Di certo in futuro troveranno un nuovo capro espiatorio per sfogare le loro turbe mentali.
Nel lettore musicale c'erano degli assoli di pianoforte e lei li trova carini, chiedendomi chi fosse a suonare. Era l'album Amiga Meets Piano, che consiglio a tutti di scaricare (è gratis) che rivista alcune note soundtrack.
Questo per dire che oltre alle sceneggiature, che pure sono importanti, c'è qualità anche in altri aspetti. Le musiche Amiga citate ad esempio sono state composte vent'anni fa da dilettanti eppure guadagnano sempre di più identità culturale. Idem per la pixel-art o per i prodigi tecnici compiuti da talenti della programmazione su VCS ed altre macchine degli albori del videoludo.
Stiamo sudando per ottenere questi risultati e non c'è dubbio che a livello nazionale l'apporto culturale sia più incisivo da parte nostra, inteso come popolo del retrogaming, che di testate giornalistiche professionali dove si fa un lavoro semplicemente diverso.
Poi c'è la musica che, oltre alla grafica, ha beneficiato della potenza dei moderni hardware (molte colonne sonore orchestrali degli ultimi anni non hanno davvero nulla da invidiare a quelle cinematografiche, e mi sembra che stiano anche iniziando ad avere il giusto riconoscimento, con manifestazioni e premi ad hoc) ma forse ancora più interessante, come tu sottolinei, è il lavoro che facevano in passato i compositori delle musiche per Amiga o per le console anni '90, lavorando su chip sonori molto meno potenti, e magari facendo uso di semplici MIDI ma con risultati eccellenti (mi vengono in mente, esempio banale, gli straordinari MIDI di Nobuo Uematsu a corredo di un qualsiasi Final fantasy; eppure è un fatto che compositori videoludici come Uematsu hanno per lungo tempo goduto di una considerazione inferiore ai compositori di cinema o di anime, come Joe Hisaishi e Ryuichi Sakamoto, per rimanere in tema di musicisti giapponesi).

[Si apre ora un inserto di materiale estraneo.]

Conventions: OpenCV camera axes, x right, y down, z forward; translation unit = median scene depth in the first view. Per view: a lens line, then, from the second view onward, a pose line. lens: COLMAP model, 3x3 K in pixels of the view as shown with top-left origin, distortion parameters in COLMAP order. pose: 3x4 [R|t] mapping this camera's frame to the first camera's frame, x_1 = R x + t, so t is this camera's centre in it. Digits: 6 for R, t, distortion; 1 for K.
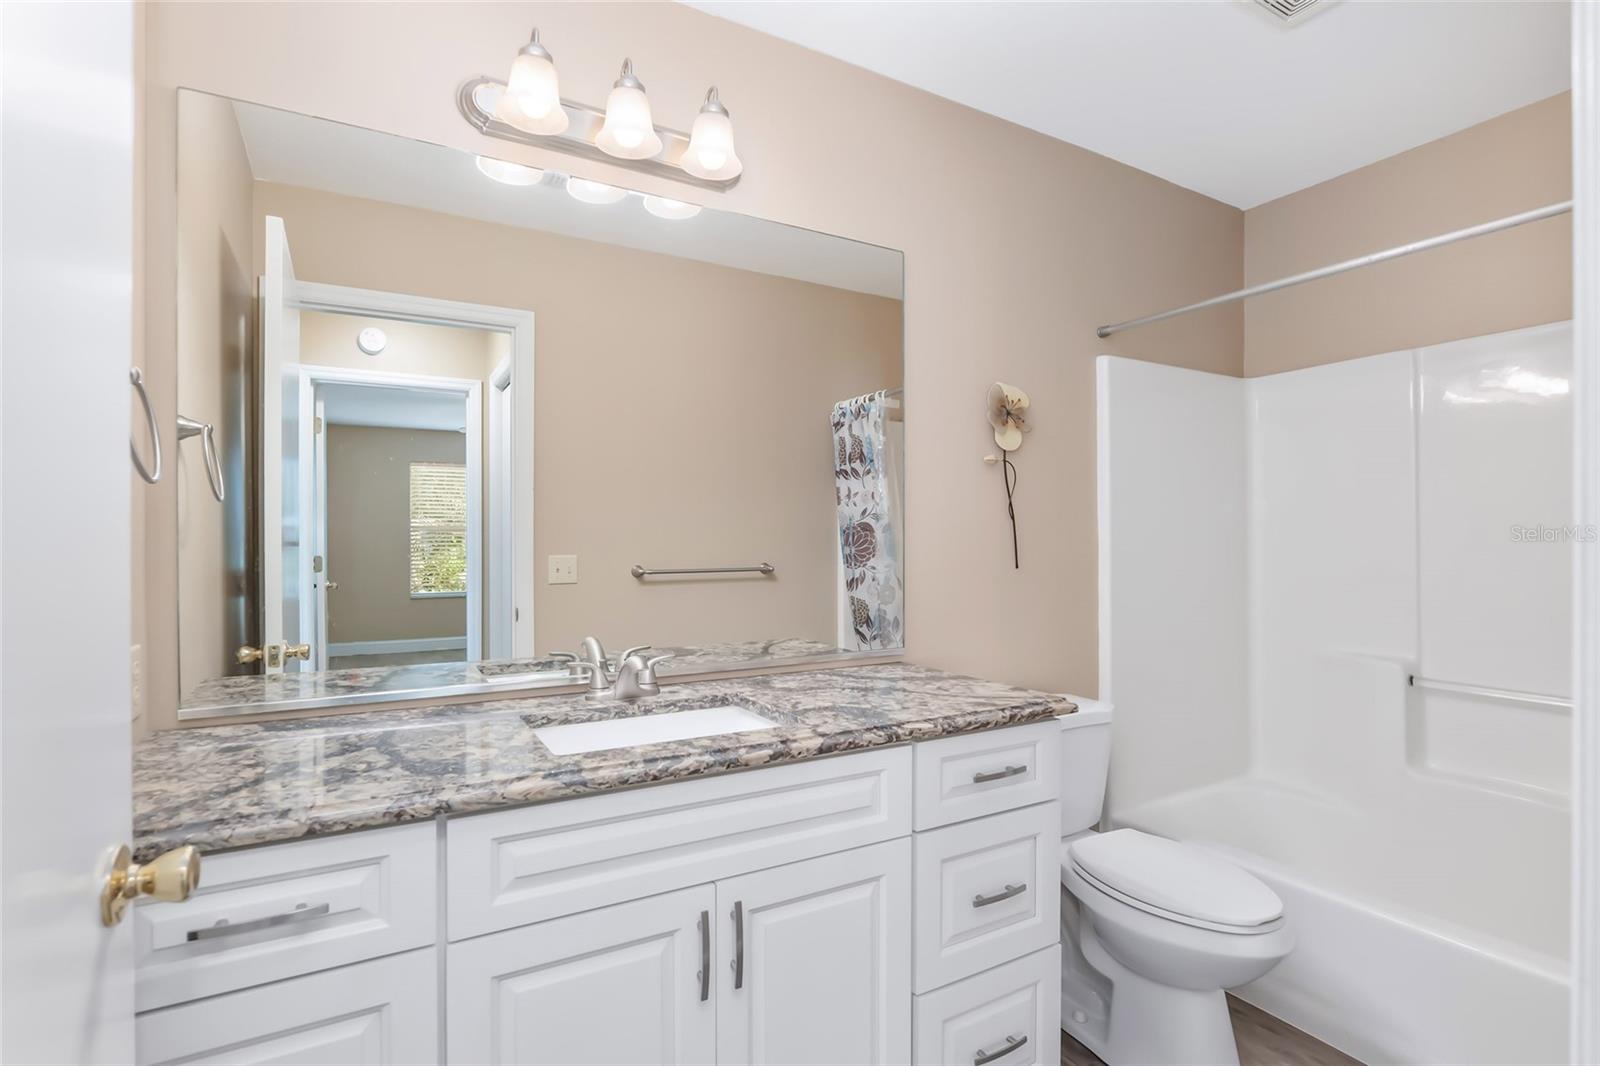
lens RADIAL K [[766.6, 0, 800.0], [0, 766.6, 533.0], [0, 0, 1]] dist [-0.011523, -0.000244]
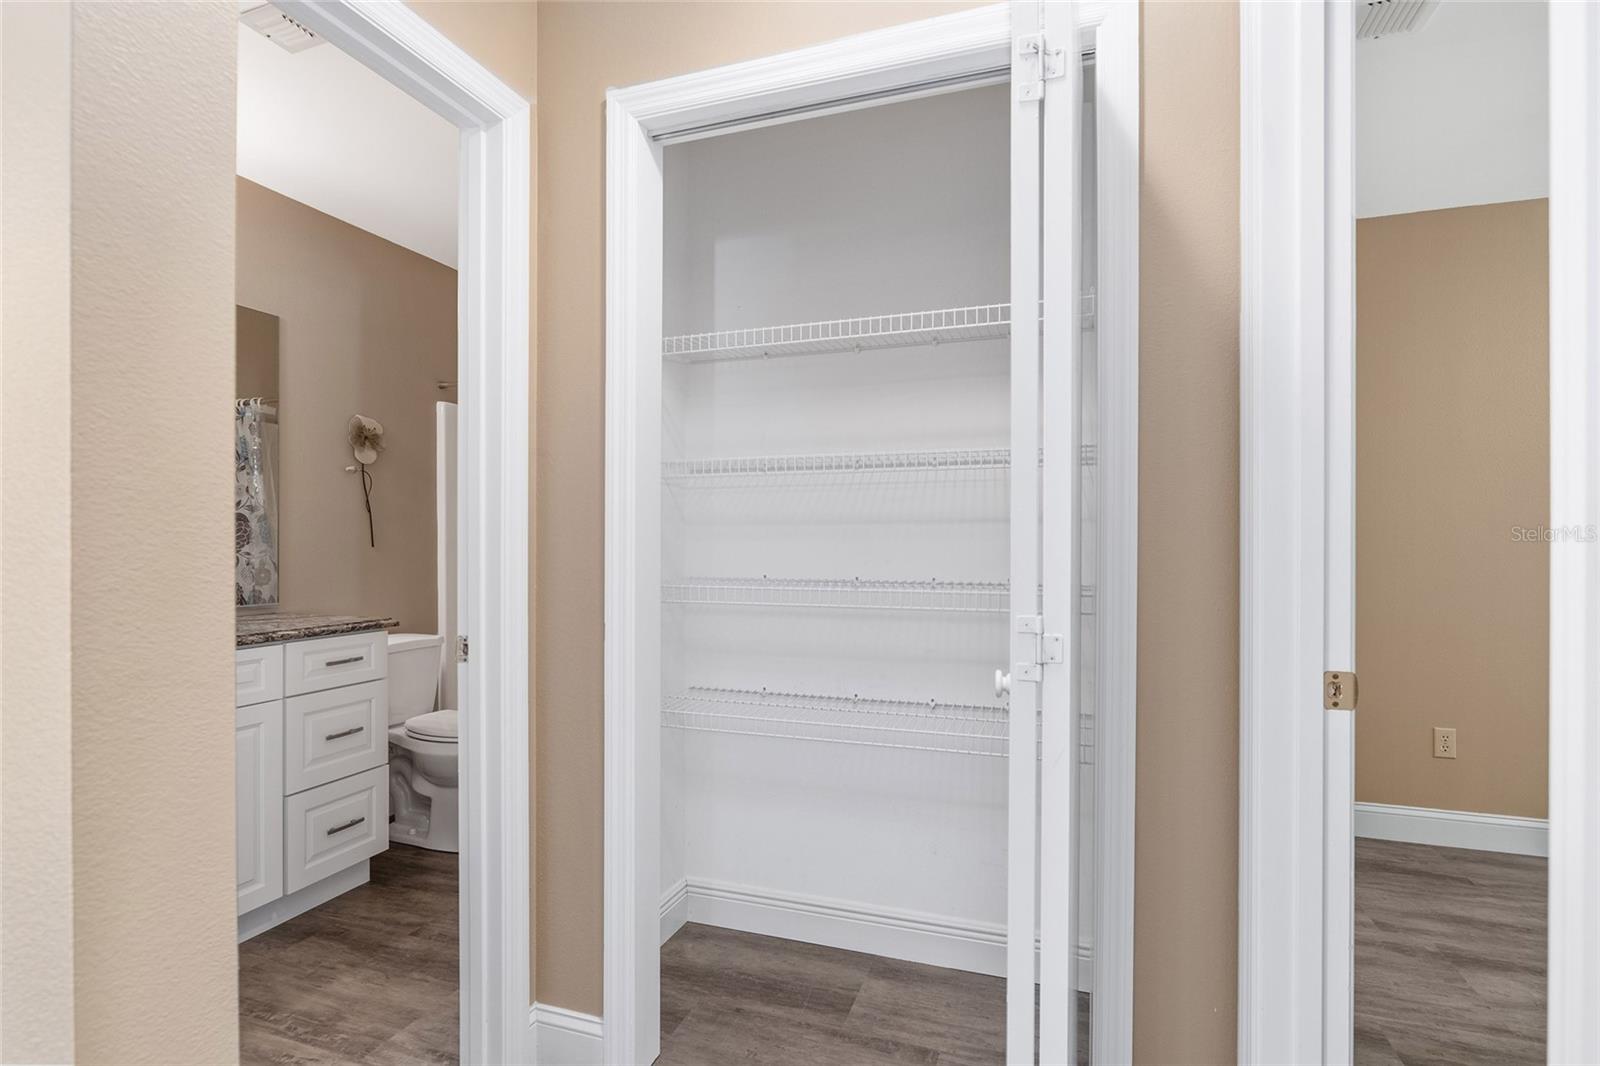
lens RADIAL K [[778.8, 0, 794.5], [0, 778.8, 537.1], [0, 0, 1]] dist [-0.002574, -0.000617]
pose [[0.754313, 0.000979, 0.656514, -0.077729], [-0.005802, 0.999970, 0.005175, 0.016979], [-0.656489, -0.007712, 0.754296, -0.624509]]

Il punto è che però i videogiochi, oltre a sceneggiatura e musica (arti più antiche e quindi più facilmente interpretabili e confrontabili) sono anche e soprattutto altro: grafica, settore abbastanza moderno e comunque più di nicchia, e level design-giocabilità, che ancora forse è un aspetto troppo giovane per ricevere dignità autonoma. Faccio un esempio: Portal 2, che sto giocando proprio in questi giorni. E' un titolo che è ottimo sotto tutti gli aspetti: sceneggiatura, grafica (anche se il source engine è vecchio ormai del 2004, ma è stato ottimizzato alla grande), sonoro, ma l'aspetto che fa fare al gioco un autentica marcia in più e per cui verrà, credo, ricordato negli anni, è l'invenzione, strettamente collegata alla giocabilità, dei portali. Ecco, qui un critico "esterno" come uno scrittore o un critico cinematografico non so se apprezzerebbe eppure è un qualcosa che è in grado si stupire e ammaliare chi si avvicina, che non può non rimanere affascinato da tanta genialità. Stiamo parlando di giocabilità e di level-design di un videogioco, non dell'uso dei colori in un quadro del Rinascimento, ma forse sarebbe il caso di scomodare anche qui il termine "arte", anche se questo è un argomento su cui si può dire tutto e il contrario di tutto e che meriterebbe un discorso a parte. Sicuramente c'è "qualità", come dicevi tu, su questo non ci piove.